Initiative petitions OKed to curb legislative power over ballot measures
This article first appeared in the St. Louis Beacon, May 16, 2011 - The Missouri secretary of state's office has approved three more initiative petitions -- one dealing with racial profiling and two aimed at curbing the General Assembly's power to revamp or repeal laws brought about via initiative petition.
The approved ballot titles pertaining to the two initiative petitions dealing with initiative petitions are the same:
"Shall the Missouri Constitution be amended to prohibit the repeal or amendment by the General Assembly of a statute enacted by citizen initiative passed by the voters of Missouri, except by either a three-fourths vote of the members of each house or a vote of the people through a referendum or unless such statute explicitly provides that the general assembly may repeal or amend it by a majority vote of the members of each house?"
The secretary of state's office says the amendment would result in no additional governmental costs. To get on the ballot, backers will need to collect signatures from roughly 147,000 to almost 160,000 registered voters, in total, from at least six of the state's nine congressional districts. The number of signatures depends on which six districts are selected
Both proposals were generated by St. Louis activists, and appear to be in response to the legislature's actions -- approved by Gov. Jay Nixon -- to weaken Proposition B, the initiative petition narrowly approved last fall that sought to impose restrictions on dog breeders.
The racial-profile proposal reads as follows:
"Shall Missouri law be amended to require law enforcement agencies to take steps to prevent racial profiling that include implementing a complaint process,requiring corrective action for violators, and providing certain information about traffic or pedestrian stops to the attorney general for an annual report to the governor, legislature and law enforcement agencies?"
According to the secretary of state's office, "Compliance with this proposal may result in state and local law enforcement agencies purchasing/upgrading computer software or purchasing cameras for law enforcement vehicles.

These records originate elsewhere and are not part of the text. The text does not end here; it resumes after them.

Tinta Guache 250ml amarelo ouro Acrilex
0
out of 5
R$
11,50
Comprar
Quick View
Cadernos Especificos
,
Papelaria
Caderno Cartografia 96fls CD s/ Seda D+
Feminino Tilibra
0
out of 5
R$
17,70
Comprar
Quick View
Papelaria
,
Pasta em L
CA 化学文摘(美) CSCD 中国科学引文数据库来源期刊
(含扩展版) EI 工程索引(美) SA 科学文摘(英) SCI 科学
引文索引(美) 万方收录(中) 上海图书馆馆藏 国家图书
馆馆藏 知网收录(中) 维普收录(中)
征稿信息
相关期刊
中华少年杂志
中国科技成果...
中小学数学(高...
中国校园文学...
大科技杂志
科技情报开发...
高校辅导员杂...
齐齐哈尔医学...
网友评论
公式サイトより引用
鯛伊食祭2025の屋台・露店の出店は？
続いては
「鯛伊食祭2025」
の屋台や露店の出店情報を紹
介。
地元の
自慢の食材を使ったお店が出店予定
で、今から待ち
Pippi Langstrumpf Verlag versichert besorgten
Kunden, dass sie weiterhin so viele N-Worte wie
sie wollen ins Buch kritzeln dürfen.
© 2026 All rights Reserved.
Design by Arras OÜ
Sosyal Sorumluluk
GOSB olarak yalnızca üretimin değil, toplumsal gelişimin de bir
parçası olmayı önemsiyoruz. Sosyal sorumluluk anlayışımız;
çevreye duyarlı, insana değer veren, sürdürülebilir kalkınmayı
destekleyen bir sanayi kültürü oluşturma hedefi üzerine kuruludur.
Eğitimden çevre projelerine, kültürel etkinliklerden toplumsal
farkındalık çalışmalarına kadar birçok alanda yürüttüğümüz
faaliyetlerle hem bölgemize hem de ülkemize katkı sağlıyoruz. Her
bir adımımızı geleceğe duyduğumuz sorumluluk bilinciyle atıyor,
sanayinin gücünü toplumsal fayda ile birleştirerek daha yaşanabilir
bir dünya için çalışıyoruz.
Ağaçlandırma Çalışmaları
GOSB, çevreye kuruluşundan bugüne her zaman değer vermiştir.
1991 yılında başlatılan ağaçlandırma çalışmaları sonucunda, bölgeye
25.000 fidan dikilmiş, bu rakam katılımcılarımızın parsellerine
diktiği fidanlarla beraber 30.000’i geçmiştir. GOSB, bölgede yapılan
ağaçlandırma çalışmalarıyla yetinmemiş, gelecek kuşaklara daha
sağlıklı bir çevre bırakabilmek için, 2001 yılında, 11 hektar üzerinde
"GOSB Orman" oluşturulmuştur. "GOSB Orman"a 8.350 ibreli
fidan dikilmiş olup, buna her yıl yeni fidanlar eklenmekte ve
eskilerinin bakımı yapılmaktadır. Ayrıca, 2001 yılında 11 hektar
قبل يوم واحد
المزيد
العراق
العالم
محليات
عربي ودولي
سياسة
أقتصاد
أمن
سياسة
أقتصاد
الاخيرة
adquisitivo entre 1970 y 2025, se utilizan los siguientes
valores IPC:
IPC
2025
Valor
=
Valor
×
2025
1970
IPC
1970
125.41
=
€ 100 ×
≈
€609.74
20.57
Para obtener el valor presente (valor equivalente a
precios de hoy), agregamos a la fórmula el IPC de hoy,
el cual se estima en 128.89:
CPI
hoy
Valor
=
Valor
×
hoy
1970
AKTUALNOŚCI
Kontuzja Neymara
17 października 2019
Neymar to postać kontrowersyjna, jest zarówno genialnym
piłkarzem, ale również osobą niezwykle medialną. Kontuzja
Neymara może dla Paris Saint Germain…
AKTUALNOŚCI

Those costs will vary by agency based on prior expenditures for these items and compliance decisions made."
Because it merely is proposing a change in state law, this ballot measure would require just over 90,000 signatures, collected from at least six of the state's nine congressional districts. The exact number of signatures depends on which six districts are selected.
The General Assembly tried, and failed, this last session to alter the number of signatures required and to expand the number of districts from which they would need to be collected.